The Freiberg Mining Field (Freiberger Revier or Freiberger Bergbaurevier) is an ore field which is located on an ore deposit of precious and non-ferrous metals roughly 35 x 40 kilometres in area in the lower Eastern Ore Mountains of Saxony, Germany. Mining has been carried out here since the last third of the 12th century. Parts of this region, along with other nearby sites in the Erzgebirge/Krušnohoří Mining Region were inscribed on the UNESCO World Heritage List in 2019 because of its testimony of continuous extraction for centuries and its status as the nexus for many technological developments in ore mining.

The mining region, in the broadest sense, is centred on Freiberg, but extends beyond that town's borough into the municipalities of Halsbrücke, Hilbersdorf, Bobritzsch, Weißenborn, Oberschöna and the boroughs of Brand-Erbisdorf and Großschirma. In a narrower sense the name refers to the area covered by the Freiburg and Halsbrück mining territories (Freiberger and Halsbrücker Grubenfelder). The Brand Mining Field (Brander Revier) immediately to the south comprises just the one mining territory, the Brander Grubenfeld.

The most important mineral deposits are the ores blue lead (galena), zincblende (sphalerite), fool's gold (pyrite), arsenical iron (arsenopyrite), argentiferous grey copper ore (freibergite), dark-red silver ores (Pyrargyrite), and silver glance. The most important non-metallic materials are: quartz, calcareous spar (calcite), heavy spar (baryte) and fluorspar (fluorite).

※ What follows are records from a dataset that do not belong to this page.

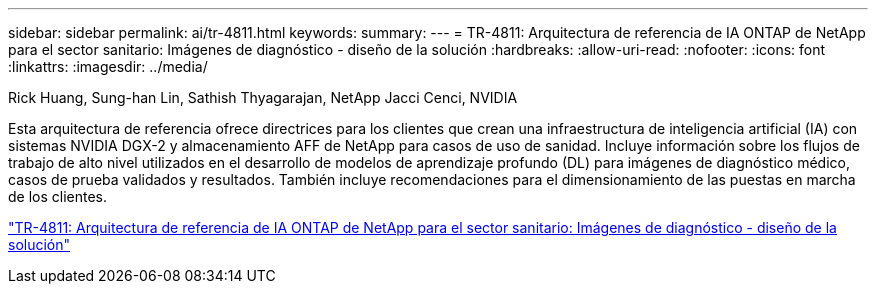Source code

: ---
sidebar: sidebar 
permalink: ai/tr-4811.html 
keywords:  
summary:  
---
= TR-4811: Arquitectura de referencia de IA ONTAP de NetApp para el sector sanitario: Imágenes de diagnóstico - diseño de la solución
:hardbreaks:
:allow-uri-read: 
:nofooter: 
:icons: font
:linkattrs: 
:imagesdir: ../media/


Rick Huang, Sung-han Lin, Sathish Thyagarajan, NetApp Jacci Cenci, NVIDIA

[role="lead"]
Esta arquitectura de referencia ofrece directrices para los clientes que crean una infraestructura de inteligencia artificial (IA) con sistemas NVIDIA DGX-2 y almacenamiento AFF de NetApp para casos de uso de sanidad. Incluye información sobre los flujos de trabajo de alto nivel utilizados en el desarrollo de modelos de aprendizaje profundo (DL) para imágenes de diagnóstico médico, casos de prueba validados y resultados. También incluye recomendaciones para el dimensionamiento de las puestas en marcha de los clientes.

link:https://www.netapp.com/pdf.html?item=/media/7395-tr4811.pdf["TR-4811: Arquitectura de referencia de IA ONTAP de NetApp para el sector sanitario: Imágenes de diagnóstico - diseño de la solución"^]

Mining in the Freiberg area began here in the 12th century. This includes a steadily developed water supply system for the benefit of the mining industry, the Revierwasserlaufanstalt Freiberg. Within this mining region there were, historically, a large number of smelteries and, even today, there are still various active smelting works, for example in Muldenhütten.